WHAT THE TASK ASKS » All lines in the records below that hold "hàng" are to be shown.

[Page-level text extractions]
• • • •

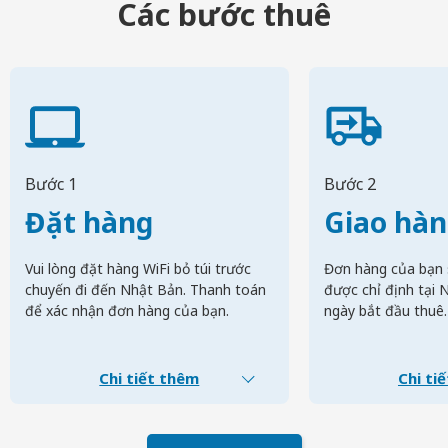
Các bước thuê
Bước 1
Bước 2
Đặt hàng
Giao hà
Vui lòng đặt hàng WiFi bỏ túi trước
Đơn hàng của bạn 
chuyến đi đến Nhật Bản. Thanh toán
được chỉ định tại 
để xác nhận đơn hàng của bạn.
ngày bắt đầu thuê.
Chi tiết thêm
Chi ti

• • • •

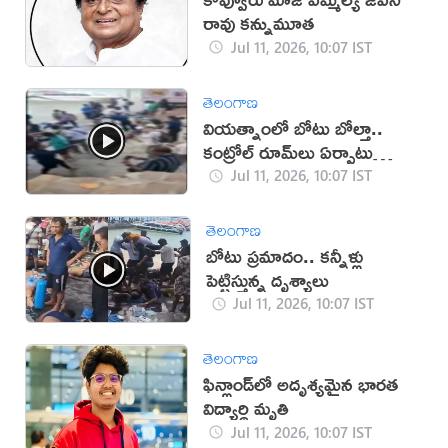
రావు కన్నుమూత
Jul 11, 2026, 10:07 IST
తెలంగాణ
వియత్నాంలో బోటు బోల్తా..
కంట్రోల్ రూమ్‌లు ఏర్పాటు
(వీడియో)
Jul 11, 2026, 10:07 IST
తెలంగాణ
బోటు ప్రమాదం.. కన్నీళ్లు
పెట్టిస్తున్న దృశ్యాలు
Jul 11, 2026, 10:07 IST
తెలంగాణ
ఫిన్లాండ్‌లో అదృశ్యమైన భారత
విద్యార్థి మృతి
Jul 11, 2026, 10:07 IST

• • • •

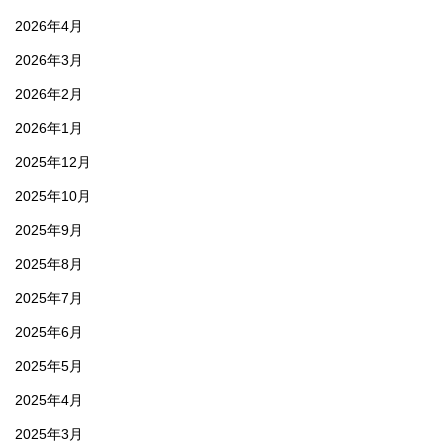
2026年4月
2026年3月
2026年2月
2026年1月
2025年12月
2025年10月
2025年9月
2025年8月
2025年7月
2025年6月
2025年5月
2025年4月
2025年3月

• • • •

ANSWER TO THE EXERCISE »
Đặt hàng
Vui lòng đặt hàng WiFi bỏ túi trước
Đơn hàng của bạn 
để xác nhận đơn hàng của bạn.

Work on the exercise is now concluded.